/masa晴読雨読 その9


 今回は、モーパッサン・ギ・ド著《ある自殺者の手記》です。
 いや、違うんですよ?
 海外文学を読もうと思ってたわけじゃないんです。
 青空文庫では、著者名が秋田 滋になってたんですよ。
 だから、日本人の著作かなーと安心してページを開いたら……ご覧の有り様ですよ。
 というわけで、ワシは悪くないのです、たぶん。




 言い訳はこのへんにして、レビューにいきましょう。
 結論からいうと、この作品、読む人を選びます。
 「閉塞した日常」というものに実感がもてる人でないと、内容が完全に理解できないからです。


 内容自体は簡単で、作中で自殺した男についての報告と、その「彼」が残した手記が綴られているだけです。
 「彼」の半生が書かれた内容のどれもが、ほとんどの読者にとって身近な出来事であり、自然に感情移入が深まっていきます。
 そして、感情移入が最大に達したところで、「彼」がいかに人生を無為に過ごしていたかの告白が炸裂。
 その告白というのが、パターン化された日常に対する慣れと倦怠に気付いたというもの。
 それが原因で感覚や感受性が鈍化し、さらに倦怠を招く悪循環。
 気付きはしたが、時すでに遅く、感覚や感受性を取り戻そうにも、もはや無理。
 そんな状態になってしまった自分に対する後悔と絶望。

 感情移入し、一体化していた「彼」の告白によって、読者自身の後悔や絶望が刺激され、彼が自殺することに大いに納得。
 下手すると、「これって俺じゃん。

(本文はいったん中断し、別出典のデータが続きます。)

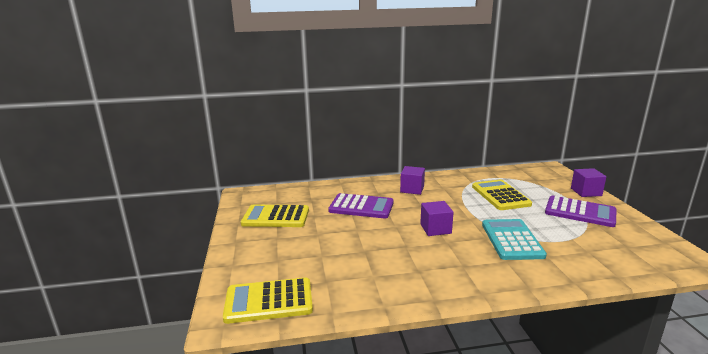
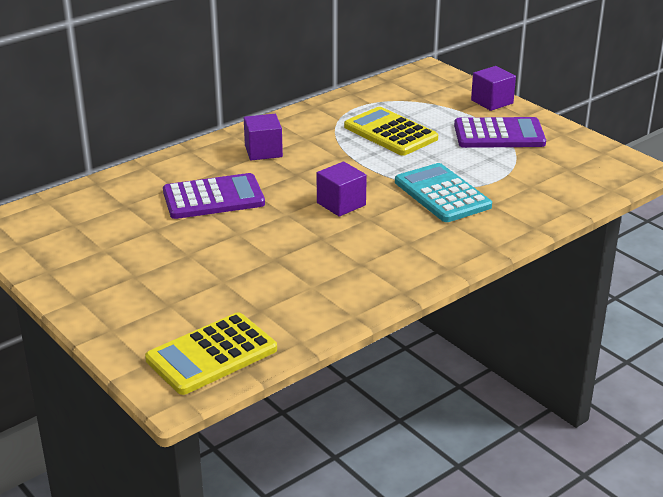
camera: 30 degrees left, 10 degrees up
(276, 217) = (99, 247): yellow calculator -> none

なんて無駄で取り返しのつかない人生だ。もう死のう」、なんて考えるに至る危険性があります。
 自殺者の半生と心理から、逆説的に有意義な人生の奨めが作品の趣旨でしょうが、人によっては刺激が強すぎです。


 死と人生について考えるなら是非ともオススメの作品ですが、ネガティブな精神状態で読まないようにお願いします。
 作品の暗黒面に引きずり込まれて、自殺や自傷しかねないので。